— REQUIRED WORK —
Output the text lines of every item below verbatim, from kingdom through common name, and leave out the pictures.

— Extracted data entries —
----

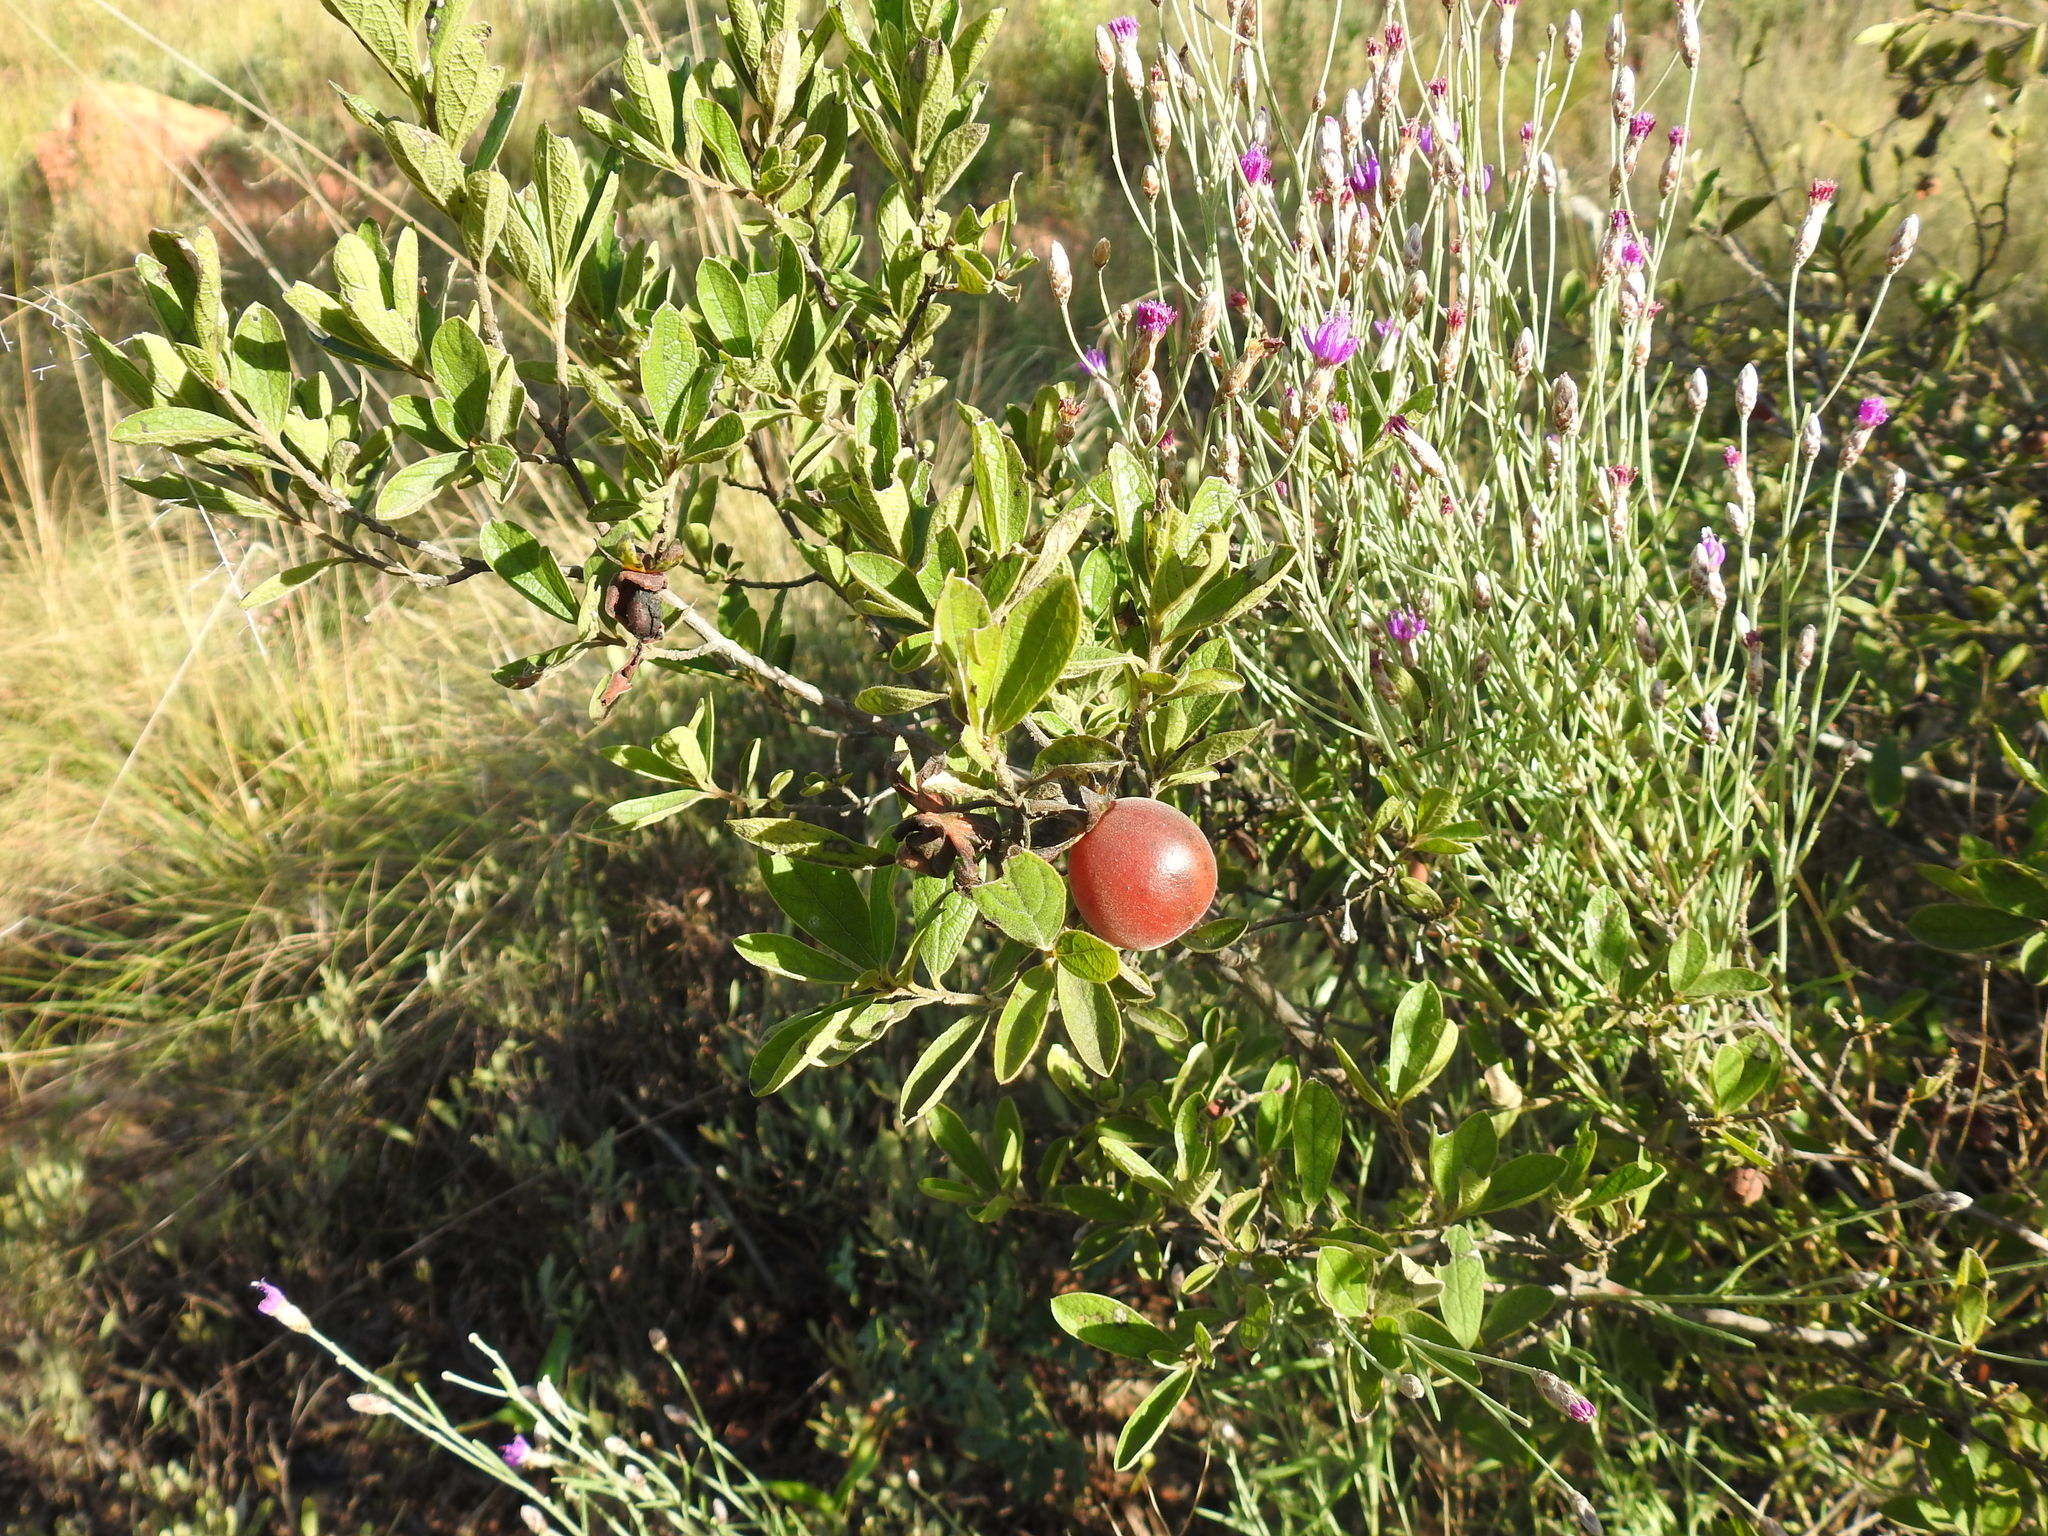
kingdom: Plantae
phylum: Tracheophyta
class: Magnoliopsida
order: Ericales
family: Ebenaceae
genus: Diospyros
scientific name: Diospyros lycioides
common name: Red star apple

----

— RESULT FOR THIS TASK —
kingdom: Plantae
phylum: Tracheophyta
class: Magnoliopsida
order: Ericales
family: Ebenaceae
genus: Diospyros
scientific name: Diospyros lycioides
common name: Red star apple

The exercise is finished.